- **Brief**: In the forum post about public speaking below, list every phrase the writer suggests whispering to others who struggled through their own public speaking.

- **Reading passage**:
--- --- ---
Public speaking is hard even for those who don't have SA but we've all seen people who have overcome that. It sounds like it is your turn.
I am thinking now of what thoughts go through my mind when I listen to someone else speak in public. I don't sit there thinking "He's an idiot - look at the way he talks!" I tend to think "Oh he is braver then I am - I have such a hard time speaking" even if the guy is plainly nervous.
I can't imagine listening to someone speak and just thinking one negative thing after another about him - unless you count the guy at work who cheats on his wife while sexually harrassing my friend to the point where I have to walk her to the restroom and the vending machine. By this I mean to point out that someone would have to be through and through malevolent for me to 'filter' their public speaking through a negative lens. I imagine most people will focus on what you have to say - a few might be thinking "wow he's doing better than I would" and anybody negative must have showed up that way and would choose to think negative things about everybody - nothing anyone can do about that.
 

random

Well-known member
Charlie,
Your post reminds me of a class I had to take to graduate from college titled "Senior Seminar". It required each student to give two 20 minute presentations. For me this was a marathon and I was sure I would die in the attempt.
The class first focused on helping us design presentations - then the Monday came when the first person was to get up and talk. By chance I still had visions of my experience on church on Sunday still in my head. So when the first guy sat down after giving his speech - and he quietly slipped into the shock of a young person having to talk in public for 20 minutes for the first time - I did what they directed us to do in Sunday school. I forced myself to walk over to him as the class ended and praise his performance. Of course, because I have SA, this felt as bad (in my self pitying mind) as having to GIVE a 20 minute talk. But I made myself do it - I mumbled something like..."thanks....that was good" and from his stupor he awakened himself a little out of habit to thank me for my comment. A student heading for the door paused - came back and said "Yeah...that was cool.." and others in the class then headed past him as they left - each saying something positive - and the boy began to revive. He went from assuming our silence was negative to hearing us say positive things - he began to interpret the experience he just had differently. After that - this became our pattern. It was indeed self serving in a way - we all knew that we would have to get up there...twice....but it was also true that we wished each student well. We had no reason to want them to do poorly or suffer - we learned something from the presentations and we wanted to acknowledge the hard task that the student had accomplished. We were telling the truth. With each presentation we grew stronger that way. So the silence of listeners is not negative - and the act of one person ub te audience can make public speaking experience more positive. I don't know if you will have the opportunity but perhaps you may - perhaps you will have a chance to learn over and whisper 'good job' or 'well said!' or 'you are doing good - keep it up!' to others who struggled through their own public speaking. Or maybe just taking care to nod your understanding or somehow indicate enouragement or interest with your facial expression. THe others may be too spooked at the time to acknowledge or return the kindness but when they reflect on it later - it could make the experience a learning, healing experience for them.
--- --- ---
- **Records provided**:

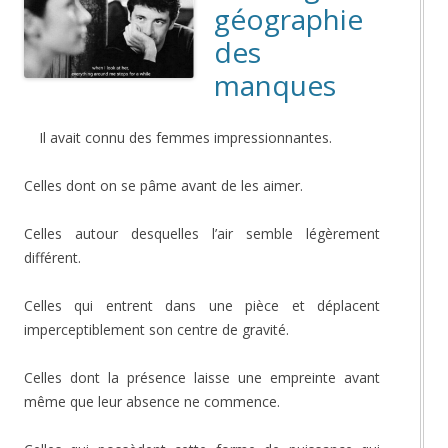
géographie
des
manques
Il avait connu des femmes impressionnantes.
Celles dont on se pâme avant de les aimer.
Celles autour desquelles l’air semble légèrement
différent.
Celles qui entrent dans une pièce et déplacent
imperceptiblement son centre de gravité.
Celles dont la présence laisse une empreinte avant
même que leur absence ne commence.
--- --- ---
- **Solution for this problem**:
- good job
- well said!
- you are doing good - keep it up!